--- Task to carry out ---
Below are some records. Pull every line that contains the word "calmer".

--- Data listing ---

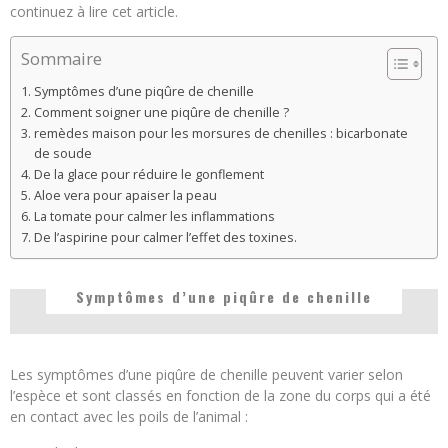
continuez à lire cet article.
Sommaire
Symptômes d’une piqûre de chenille
Comment soigner une piqûre de chenille ?
remèdes maison pour les morsures de chenilles : bicarbonate
de soude
De la glace pour réduire le gonflement
Aloe vera pour apaiser la peau
La tomate pour calmer les inflammations
De l’aspirine pour calmer l’effet des toxines.
Symptômes d’une piqûre de chenille
Les symptômes d’une piqûre de chenille peuvent varier selon
l’espèce et sont classés en fonction de la zone du corps qui a été
en contact avec les poils de l’animal :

--- Solved problem ---
La tomate pour calmer les inflammations
De l’aspirine pour calmer l’effet des toxines.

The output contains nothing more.